The Opener by Darren Barrett and dB-ish fuses plenty of elements. Barrett is a trumpeter, keyboardist, percussionist, composer, arranger, band leader, head of his own dB Studios label and Berklee professor who has always been adventurous in his musical outings. Here, though, he’s set a new bar way high what with his use of synthesis, samples, soundscapes and trippy electronica. He wrote and arranged it all for his own three instruments plus piano, synth, bass, drums, alto sax (2), more percussion, guitar (2) and more keyboards. The result is a party of eccentric eclectic proportions. “Sometimes we play open,” he tells us, “sometimes we play structured and then sometimes we play over vamps. What I really love is there’s room for melodies and improvisation.” To that end, he’s invited guest guitarists Kurt Rosenwinkel for the title track and Nir Felder on the irresistible “To Conversate” (radio should pick up on this track). Wholeheartedly recommended.
Longtime Jersey rocker J. Howard Duff now plies his craft down in Hilton Head, South Carolina and has been doing so for years. It brought a smile to my face to receive his new self-produced high-fidelity mono recording The Blues & Back (Nice Jacket Records). He still can spit out those guitar leads like a rock star and his voice has that soulful wiggle. I don’t remember the wiggle because back in the day we had a party band together called GRATE and I was the lead singer, except for his masterful vocal on Aretha’s “Chain Of Fools” which he arranged into some ball-busting hard rock (I’ll never forget it).
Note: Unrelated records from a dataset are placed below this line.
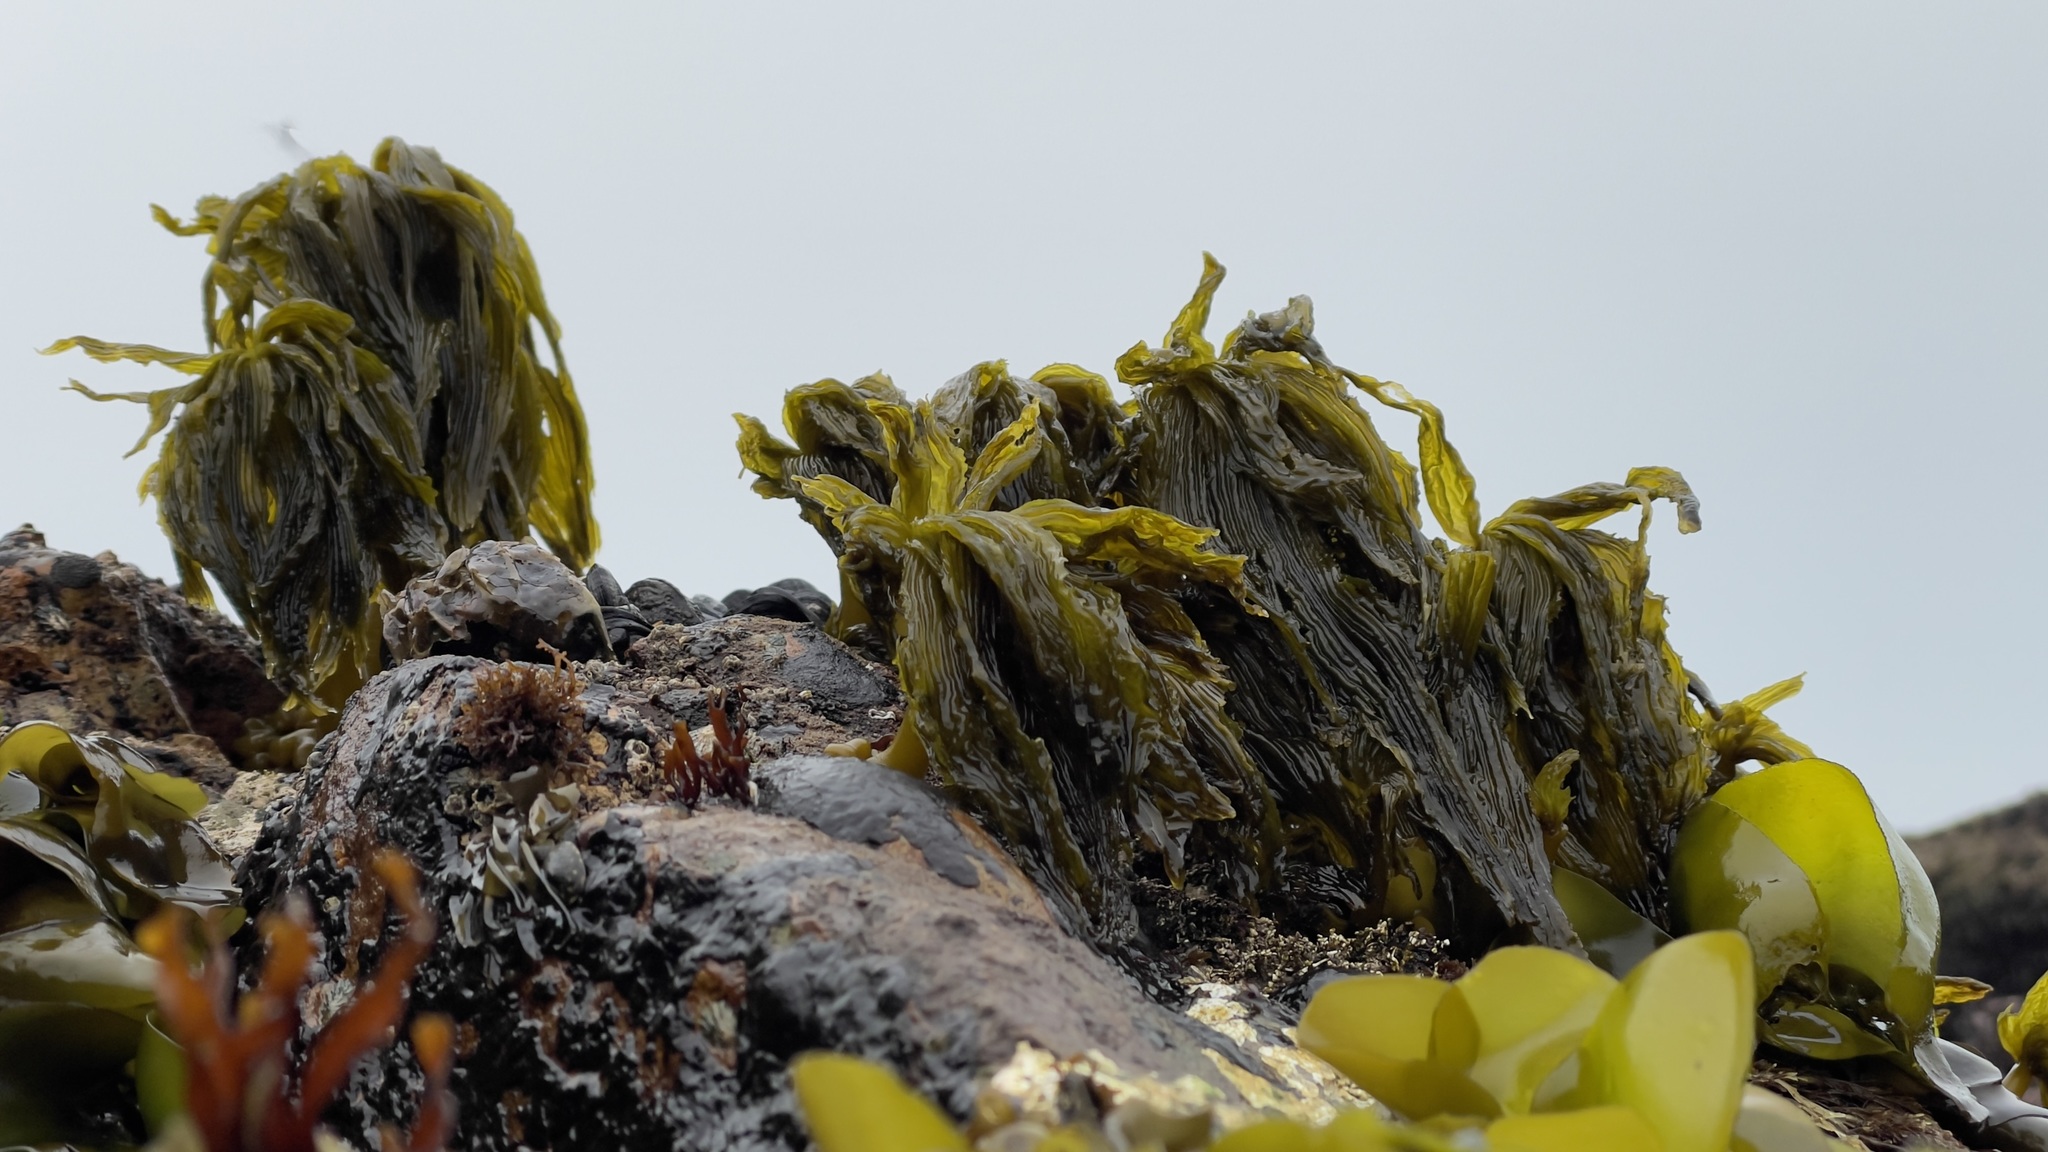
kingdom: Chromista
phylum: Ochrophyta
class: Phaeophyceae
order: Laminariales
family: Laminariaceae
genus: Postelsia
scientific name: Postelsia palmiformis
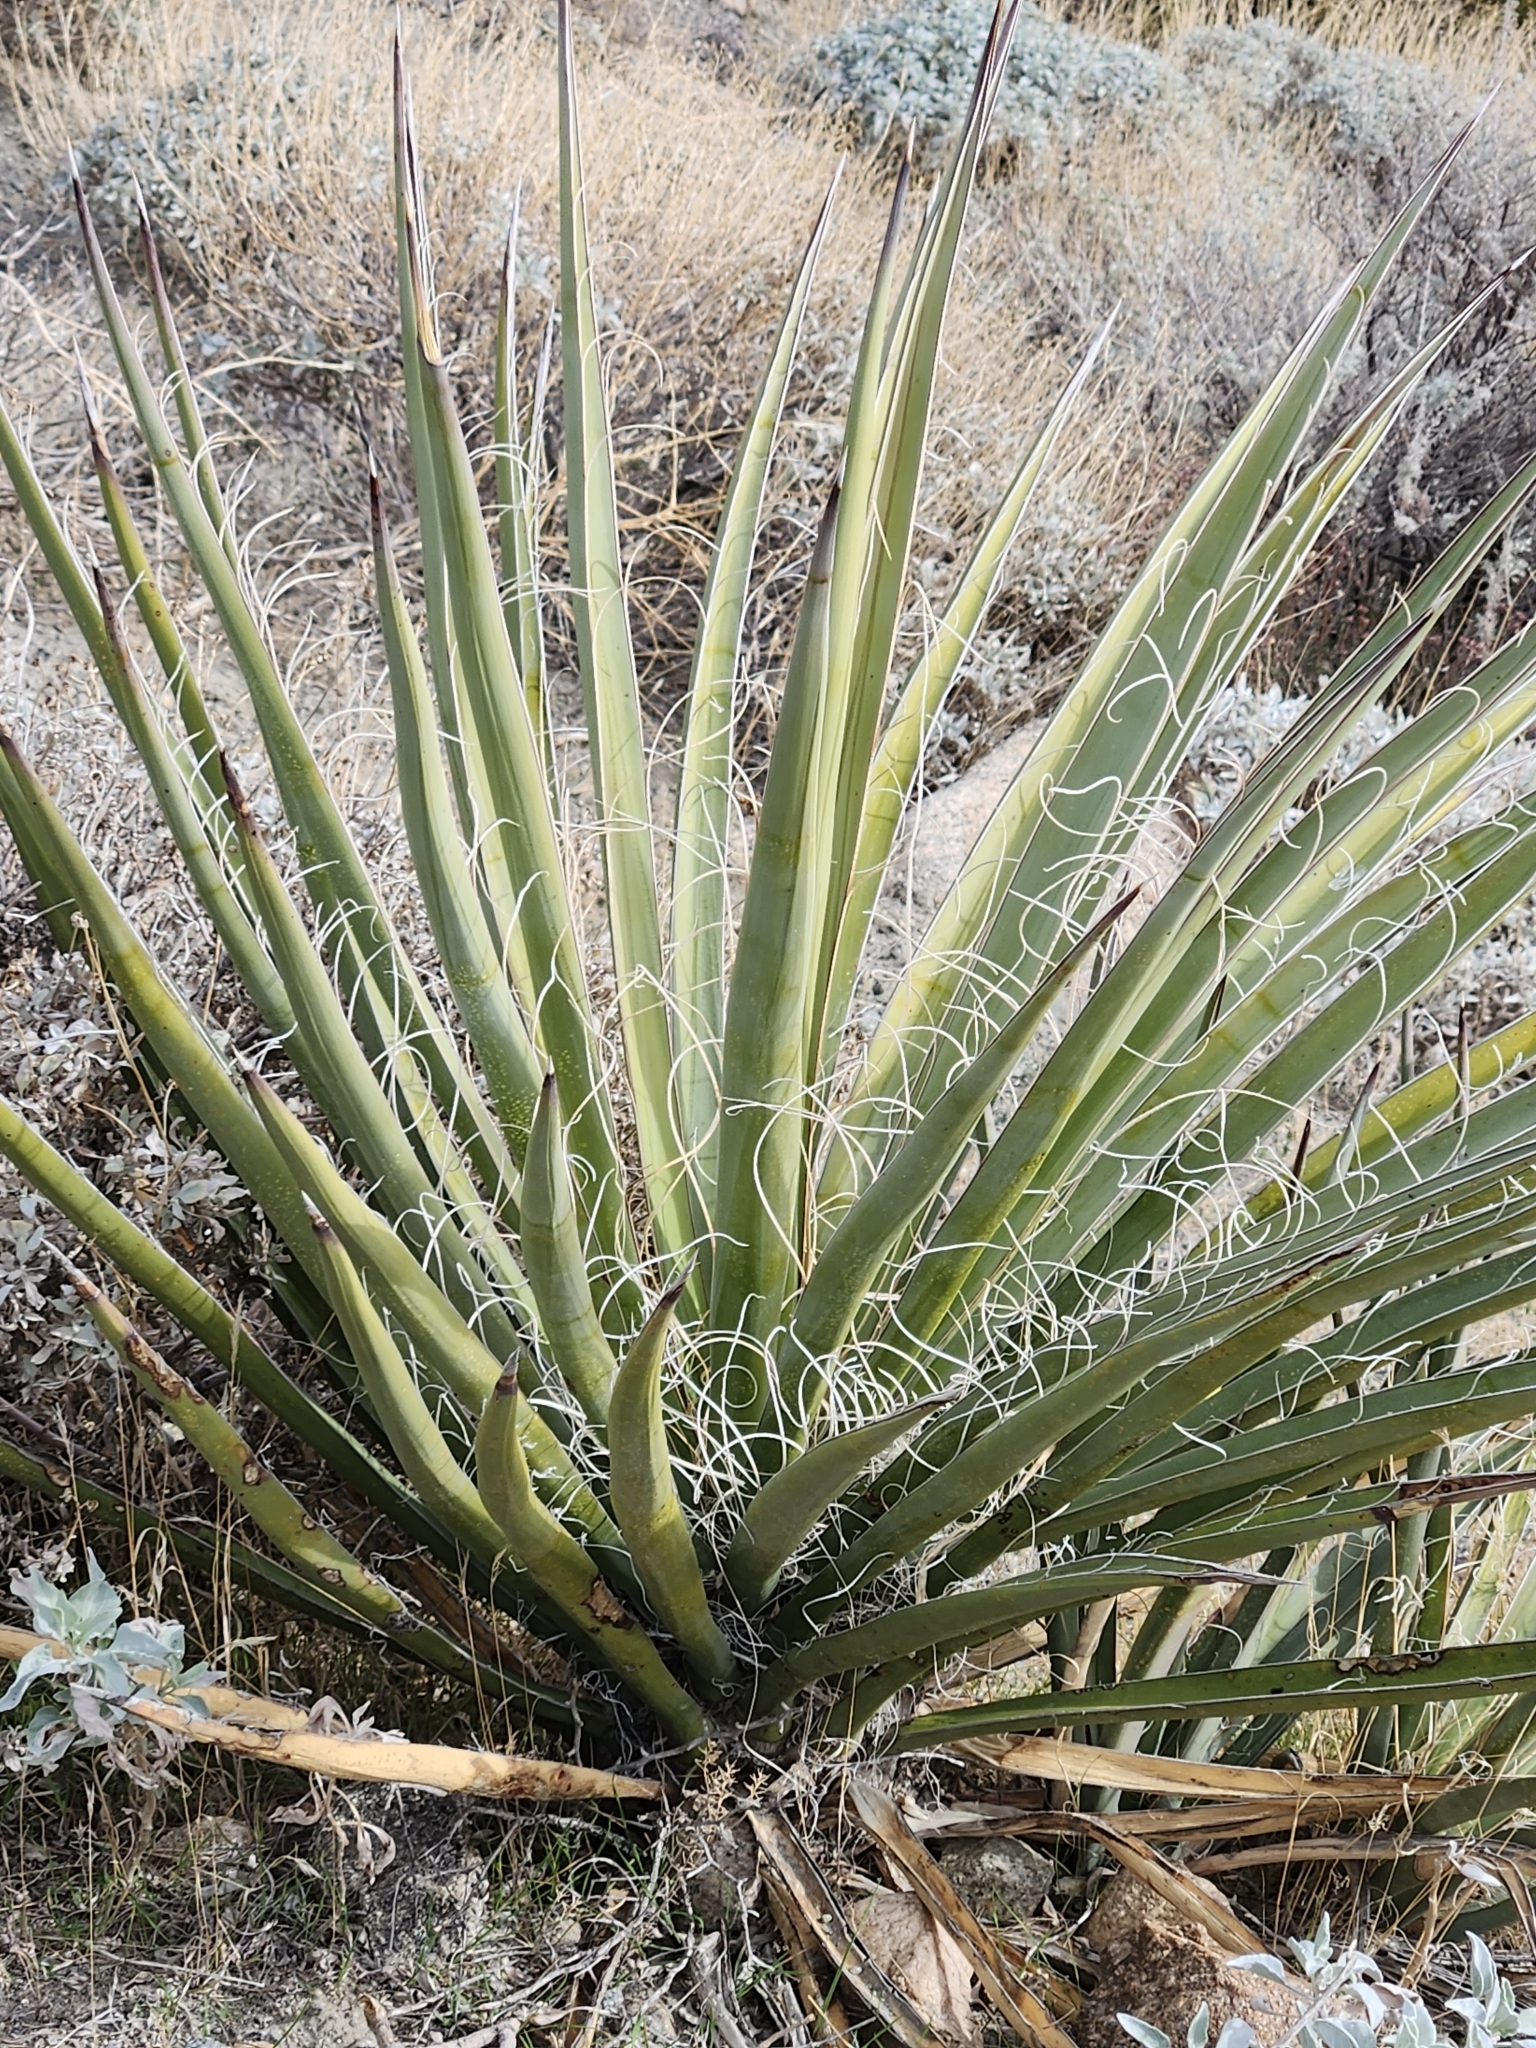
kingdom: Plantae
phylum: Tracheophyta
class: Liliopsida
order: Asparagales
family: Asparagaceae
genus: Yucca
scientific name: Yucca schidigera
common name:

The new CD has 18 glorious excursions where he interprets The Animals, Howling Wolf, Big Bill Broonzy, Bo Diddley, The Temptations, Chuck Berry, Blind Willie Johnson, Muddy Waters, Ray Charles and nine more (including originals) plus one song sung by Dawn Gaye (“Confessing The Blues”) with lilting sexiness. Duff played all the instruments and still has that bee-sting in his guitar like BB King. Welcome back, old friend. (www.jhowardduff.com)
If you can get past the opening eight-minute comedy routine (“The Great Debate”) and the hilarious “Putin,” Randy Newman (one of America’s greatest living songwriters) comes through with some of the most acerbic, sarcastic, sardonic and brilliantly satisfying songs since Harps and Angels (his last album nine years ago) on Dark Matter (Nonesuch). He’s in fine voice, still sounds black, still plays that piano like he was born in New Orleans instead of Los Angeles, and, upon repeated listening, the last six songs stand up to anything he’s ever done, not counting his 1974 Good Old Boys masterpiece. It’s a definite 2017 Top 10 entry.